Canadian cruise ship passengers whose charter plane landed at CFB Trenton early Friday morning are now en route to Cornwall to begin a 14-day quarantine, Health Canada officials say.
The plane, which landed just after 2 a.m. ET, was carrying passengers from the cruise liner that was quarantined in Yokohama, Japan, since early February due to an outbreak of COVID-19, which is caused by the coronavirus.
According to a Facebook post by Bernadette Clement, the mayor of Cornwall, Ont., 131 passengers and seven crew members were on board the charter flight.
The majority of those passengers are over the age of 60, she said, but range in age from 20 to 80.
All repatriated passengers on the chartered flight had tested negative for the virus but were screened again in Trenton before boarding buses destined for the NAV Centre in Cornwall, according to Health Canada officials.
Lolita Wiesner, who was on the Diamond Princess cruise ship to celebrate her anniversary, said medics boarded the plane shortly after landing to take passengers’ temperatures and deliver meals.
Of the Diamond Princess’s roughly 3,700 passengers and crew, more than 600 have contracted COVID-19, including 47 out of 256 Canadians on board.
The Canadians who contracted the illness did not board the flight.
As the quarantine in Cornwall gets underway, another group of people are due to be released today from separate quarantine in Trenton.
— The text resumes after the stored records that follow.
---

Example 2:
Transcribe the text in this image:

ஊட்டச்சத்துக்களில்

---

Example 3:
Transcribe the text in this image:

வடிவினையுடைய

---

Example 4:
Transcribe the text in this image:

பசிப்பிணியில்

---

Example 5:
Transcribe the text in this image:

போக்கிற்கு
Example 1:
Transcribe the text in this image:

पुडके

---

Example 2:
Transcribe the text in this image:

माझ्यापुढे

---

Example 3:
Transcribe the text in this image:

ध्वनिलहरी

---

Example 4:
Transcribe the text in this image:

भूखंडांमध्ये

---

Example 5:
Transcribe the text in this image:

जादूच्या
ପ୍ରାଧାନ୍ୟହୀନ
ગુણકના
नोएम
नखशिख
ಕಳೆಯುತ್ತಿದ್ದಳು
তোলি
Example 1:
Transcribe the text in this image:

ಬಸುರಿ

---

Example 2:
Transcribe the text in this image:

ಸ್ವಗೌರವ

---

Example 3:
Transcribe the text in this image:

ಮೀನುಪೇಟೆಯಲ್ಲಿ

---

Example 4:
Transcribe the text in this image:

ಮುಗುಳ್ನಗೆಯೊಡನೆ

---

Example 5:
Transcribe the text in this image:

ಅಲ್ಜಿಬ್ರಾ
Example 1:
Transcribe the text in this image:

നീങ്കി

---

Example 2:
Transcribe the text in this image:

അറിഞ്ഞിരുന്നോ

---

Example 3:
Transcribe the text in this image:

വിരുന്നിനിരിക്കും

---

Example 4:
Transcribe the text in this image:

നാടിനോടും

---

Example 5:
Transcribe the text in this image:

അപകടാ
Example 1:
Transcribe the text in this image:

Canadians evacuated from Wuhan, the Chinese city at the heart of the outbreak, were quarantined at Yukon Lodge after returning to Canada on Feb. 7.
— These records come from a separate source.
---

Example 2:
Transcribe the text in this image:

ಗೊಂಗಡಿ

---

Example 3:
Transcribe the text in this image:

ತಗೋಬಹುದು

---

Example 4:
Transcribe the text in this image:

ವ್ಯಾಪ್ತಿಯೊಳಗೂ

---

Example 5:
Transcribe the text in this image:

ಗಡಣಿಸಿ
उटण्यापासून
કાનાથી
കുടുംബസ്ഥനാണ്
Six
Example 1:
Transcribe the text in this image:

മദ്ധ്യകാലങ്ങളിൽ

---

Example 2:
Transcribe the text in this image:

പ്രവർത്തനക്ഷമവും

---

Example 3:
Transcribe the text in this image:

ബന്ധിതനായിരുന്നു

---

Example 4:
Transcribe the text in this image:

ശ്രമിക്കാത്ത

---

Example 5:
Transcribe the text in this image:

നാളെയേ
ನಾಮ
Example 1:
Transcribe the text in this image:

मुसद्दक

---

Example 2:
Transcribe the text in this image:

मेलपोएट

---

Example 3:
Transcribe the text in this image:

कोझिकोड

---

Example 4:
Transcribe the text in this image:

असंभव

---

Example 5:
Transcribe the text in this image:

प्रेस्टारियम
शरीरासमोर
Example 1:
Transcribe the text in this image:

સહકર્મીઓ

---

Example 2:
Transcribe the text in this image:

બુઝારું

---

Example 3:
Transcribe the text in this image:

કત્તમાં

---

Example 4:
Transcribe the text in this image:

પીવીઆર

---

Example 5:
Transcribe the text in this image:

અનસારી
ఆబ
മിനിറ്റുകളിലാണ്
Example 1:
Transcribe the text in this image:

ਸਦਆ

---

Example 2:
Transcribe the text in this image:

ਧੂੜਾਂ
The NAV Centre is a hotel, conference and community centre. It has previously been used by the federal government as an emergency shelter.
Some Cornwall residents, including Mayor Bernadette Clement, were surprised and expressed concern about hosting the cruise ship passengers at a facility that’s open to the public and not typically used for medical purposes.
Representatives from the Public Health Agency of Canada, which is handling the operation, said no one under quarantine will be in contact with the general public.
The Eastern Ontario Health Unit (EOHU) said the section of the NAV Centre that will be used is isolated and has its own ventilation system separate from the rest of the complex.
Health officials said in a press conference Monday that the risk to the general public is low.